# PoliciesMultiPlayers.EstimateM module¶

EstimateM: generic wrapper on a multi-player decentralized learning policy, to learn on the run the number of players, adapted from rhoEst from [Distributed Algorithms for Learning…, Anandkumar et al., 2010](http://ieeexplore.ieee.org/document/5462144/).

• The procedure to estimate $$\hat{M}_i(t)$$ is not so simple, but basically everyone starts with $$\hat{M}_i(0) = 1$$, and when colliding $$\hat{M}_i(t+1) = \hat{M}_i(t) + 1$$, for some time (with a complicated threshold).

• My choice for the threshold function, see threshold_on_t(), does not need the horizon either, and uses $$t$$ instead.

Note

This is fully decentralized: each child player does NOT need to know the number of players and does NOT require the horizon $$T$$.

Warning

This is still very experimental!

Note

For a less generic approach, see the policies defined in rhoEst.rhoEst (generalizing rhoRand.rhoRand) and RandTopMEst.RandTopMEst (generalizing RandTopM.RandTopM).

PoliciesMultiPlayers.EstimateM.threshold_on_t_with_horizon(t, nbPlayersEstimate, horizon=None)[source]

Function $$\xi(T, k)$$ used as a threshold in rhoEstPlus.

Warning

It requires the horizon $$T$$, and does not use the current time $$t$$.

Example:

>>> threshold_on_t_with_horizon(1000, 3)
14.287...
>>> threshold_on_t_with_horizon(1000, 3, horizon=2000)
16.357...

PoliciesMultiPlayers.EstimateM.threshold_on_t_doubling_trick(t, nbPlayersEstimate, horizon=None, base=2, min_fake_horizon=1000, T0=1)[source]

A trick to have a threshold depending on a growing horizon (doubling-trick).

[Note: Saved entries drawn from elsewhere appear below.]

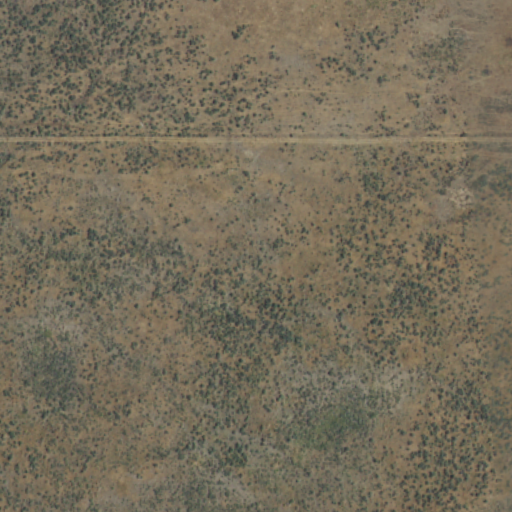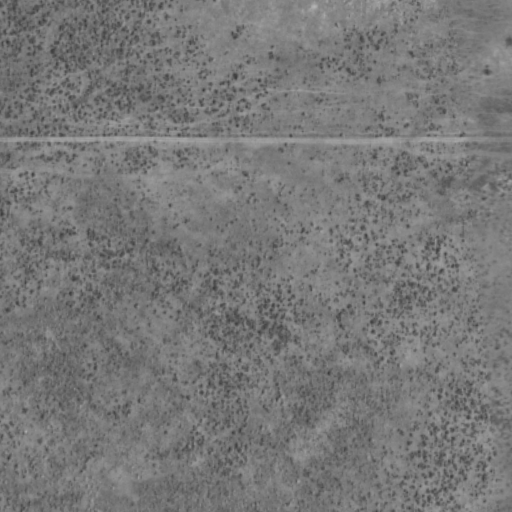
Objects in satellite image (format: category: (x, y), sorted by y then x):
crop: (256, 256)
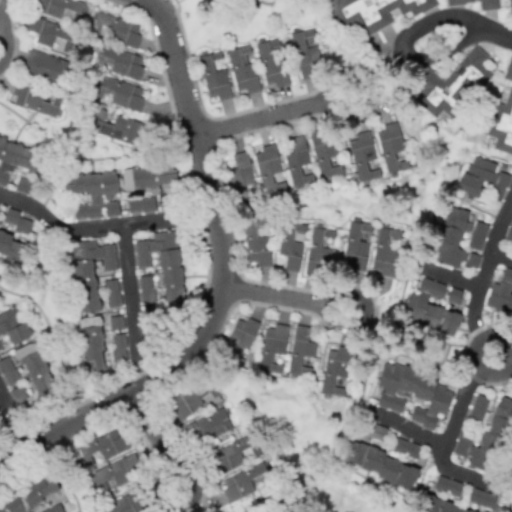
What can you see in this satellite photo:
building: (481, 3)
building: (480, 4)
building: (59, 8)
road: (4, 12)
building: (372, 12)
building: (372, 12)
building: (115, 29)
building: (50, 33)
road: (407, 34)
building: (305, 53)
building: (306, 53)
building: (118, 61)
building: (270, 63)
building: (270, 63)
building: (44, 66)
building: (241, 69)
building: (242, 69)
building: (213, 78)
building: (214, 78)
building: (451, 82)
building: (451, 83)
building: (123, 94)
road: (125, 97)
building: (35, 99)
road: (274, 116)
building: (501, 116)
building: (501, 119)
building: (120, 129)
building: (389, 146)
building: (390, 147)
building: (323, 153)
building: (323, 153)
building: (361, 154)
building: (362, 155)
building: (16, 158)
building: (297, 161)
building: (297, 161)
building: (268, 169)
building: (269, 169)
building: (241, 177)
building: (241, 177)
building: (482, 177)
building: (149, 178)
building: (483, 178)
building: (22, 185)
building: (92, 193)
building: (140, 204)
building: (15, 220)
road: (103, 224)
building: (508, 236)
building: (458, 239)
building: (458, 240)
building: (254, 242)
building: (255, 242)
building: (10, 244)
building: (10, 244)
building: (290, 244)
building: (291, 244)
building: (354, 246)
building: (355, 247)
building: (384, 251)
building: (385, 252)
building: (319, 253)
building: (320, 254)
road: (500, 256)
road: (485, 265)
building: (160, 268)
building: (90, 270)
road: (450, 278)
building: (111, 293)
building: (500, 294)
building: (454, 296)
road: (287, 298)
road: (133, 305)
building: (428, 309)
building: (429, 309)
building: (115, 322)
building: (12, 325)
building: (12, 325)
building: (241, 332)
building: (242, 332)
building: (91, 344)
road: (475, 347)
building: (272, 348)
building: (117, 349)
building: (272, 349)
building: (299, 350)
building: (300, 351)
road: (510, 360)
building: (33, 368)
building: (34, 369)
building: (334, 369)
building: (334, 369)
building: (7, 371)
building: (17, 393)
building: (412, 395)
building: (189, 397)
building: (190, 398)
building: (477, 408)
road: (456, 409)
road: (13, 420)
building: (206, 426)
building: (207, 426)
road: (407, 427)
road: (157, 442)
building: (100, 445)
building: (101, 446)
building: (233, 454)
building: (234, 454)
building: (375, 462)
building: (373, 464)
building: (114, 472)
building: (115, 473)
road: (466, 475)
building: (245, 480)
building: (245, 481)
building: (447, 486)
building: (26, 495)
building: (27, 496)
building: (482, 498)
building: (123, 504)
building: (124, 504)
road: (213, 504)
building: (438, 506)
building: (438, 506)
building: (52, 508)
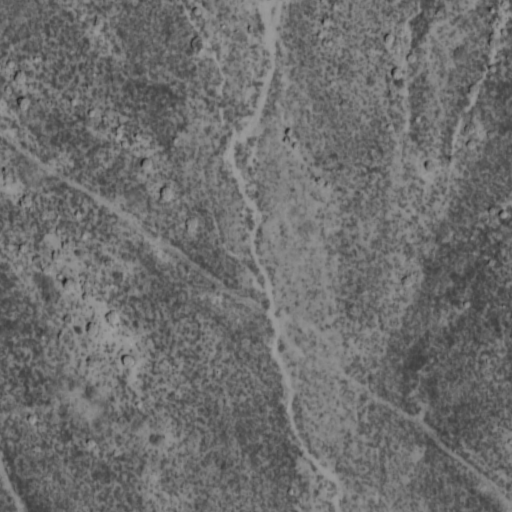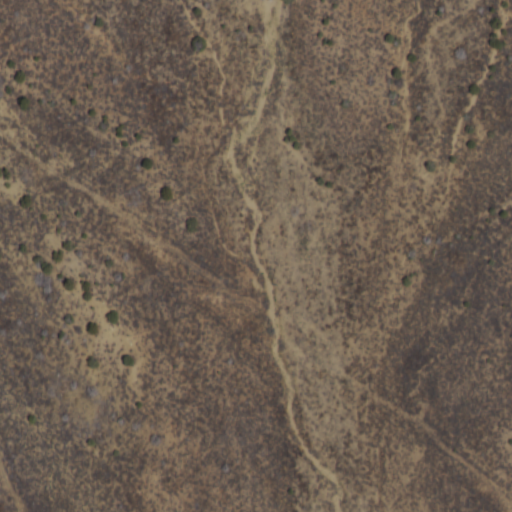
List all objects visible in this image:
river: (262, 258)
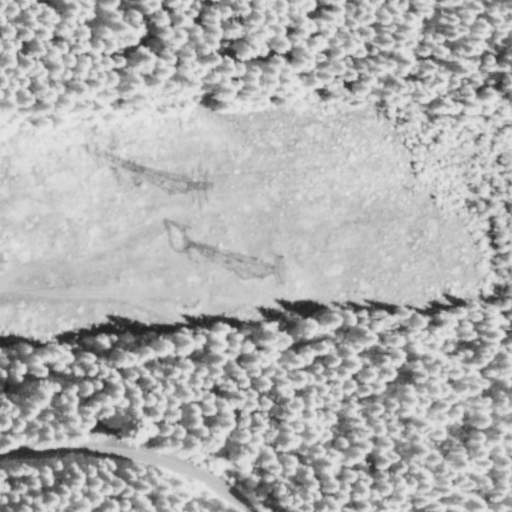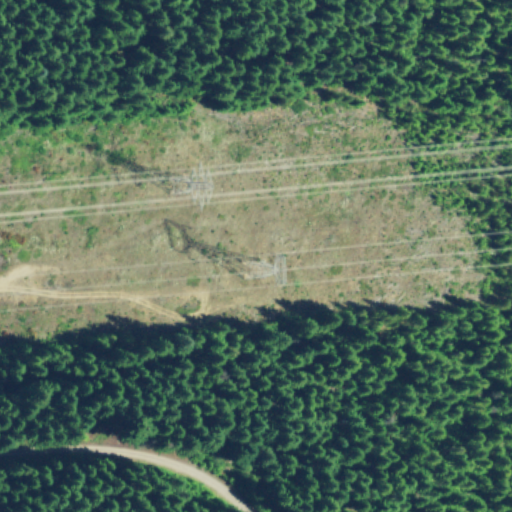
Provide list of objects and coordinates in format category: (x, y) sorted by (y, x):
power tower: (174, 181)
power tower: (248, 266)
road: (131, 449)
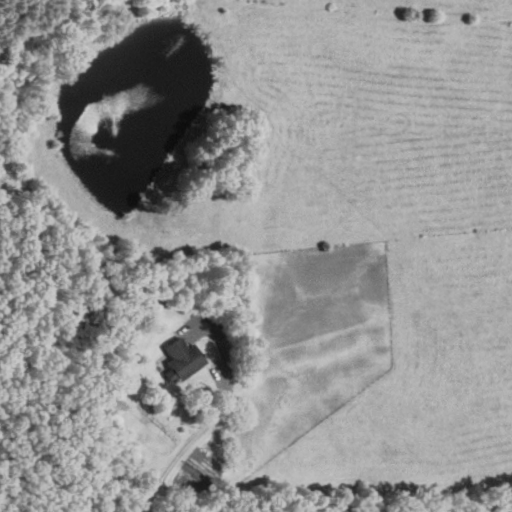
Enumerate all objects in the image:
building: (178, 358)
building: (181, 359)
road: (216, 413)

• Instead of using $$t$$ or $$T$$, a fake horizon $$T_t$$ is used, corresponding to the horizon a doubling-trick algorithm would be using at time $$t$$.

• $$T_t = T_0 b^{\lceil \log_b(t) \rceil}$$ is the default choice, for $$b=2$$ $$T_0 = 10$$.

• If $$T_t$$ is too small, min_fake_horizon is used instead.

Warning

This is ongoing research!

Example:

>>> threshold_on_t_doubling_trick(1000, 3)
14.356...
>>> threshold_on_t_doubling_trick(1000, 3, horizon=2000)
14.356...

PoliciesMultiPlayers.EstimateM.threshold_on_t(t, nbPlayersEstimate, horizon=None)[source]

Function $$\xi(t, k)$$ used as a threshold in rhoEst.

• 0 if nbPlayersEstimate is 0,

• 1 if nbPlayersEstimate is 1,

• My heuristic to be any-time (ie, without needing to know the horizon) is to use a function of $$t$$ (current time) and not $$T$$ (horizon).

• The choice which seemed to perform the best in practice was $$\xi(t, k) = c t$$ for a small constant $$c$$ (like 5 or 10).

Example:

>>> threshold_on_t(1000, 3)
47.730...
>>> threshold_on_t(1000, 3, horizon=2000)
47.730...

class PoliciesMultiPlayers.EstimateM.oneEstimateM(nbArms, playerAlgo, threshold, decentralizedPolicy, *args, lower=0.0, amplitude=1.0, horizon=None, args_decentralizedPolicy=None, kwargs_decentralizedPolicy=None, **kwargs)[source]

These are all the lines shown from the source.